Thursday, 11th August 2016
Card Factory's first half revenue increased by 4.8% (H1 FY16: +8.0%). First quarter sales growth was softer than levels recently achieved with variability in retail footfall impacting weekly sales patterns.

It said this trend continued in the second quarter, both in the lead up to and following the EU referendum, the wider impact of which remains uncertain.

Like-for-like sales growth for Card Factory increased by +0.2% (H1 FY16: +2.8%) with ongoing strong growth from the new cardfactory.co.uk website. As expected, the website's rate of growth slowed in April as we reached the anniversary of its relaunch.

Excluding the website, like-for-like sales performance for our store network was broadly flat at -0.1% (H1 FY16: +2.7%) with consistently strong growth in average spend being offset by lower transaction numbers, as reported for Q1.

Card Factory opened 34 net new stores in the period (H1 FY16: 36) bringing the total estate to 848 stores as at 31 July 2016. The contribution of net new store openings to overall Group revenue growth was slightly lower than the first half last year, partly as a result of openings being on average slightly later than in the equivalent period last year.

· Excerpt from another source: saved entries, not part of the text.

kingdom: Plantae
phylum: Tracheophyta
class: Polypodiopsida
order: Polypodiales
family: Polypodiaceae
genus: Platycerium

Card Factory says it remains on track to deliver approximately 50 net new stores in the current financial year with all expected to be open in advance of the important Christmas season.

Year-on-year sales performance at gettingpersonal.co.uk was flat with improvements in average spend being offset by lower visitor numbers. Whilst gettingpersonal.co.uk faced very strong prior year comparatives in the first half (H1 FY16: +24.9%), the second quarter was particularly disappointing. We continue to target like-for-like sales growth of at least 10% at gettingpersonal.co.uk and we are currently investing in a number of business improvement initiatives in pursuit of this aim.

Chief executive Karen Hubbard said: "As highlighted in our Q1 announcement, the retail environment in the first half has been challenging and, as widely reported, footfall patterns in the first half have generally been soft. Card Factory is not immune to these wider factors and our sales growth over the period was lower than our normal levels as a result.

"It is too early to assess the precise impact on overall consumer sentiment and retail footfall from the result of the EU referendum. However, we enter the second half with confidence in the quality and value of our offer, including our new Christmas range, and we will target improved sales growth in the second half.

"Despite the near term challenges, Card Factory remains the clear market leader in the robust and resilient greetings card market with a strong value proposition, a unique vertically integrated operating model, significant scale advantages, superior margin structure and a strong management team.

"We remain as convinced as ever of the strong growth prospects for the business, and of our ability to deliver strong shareholder returns over the medium term. We are confident of delivering full year underlying profit before tax within the range of analysts' current expectations."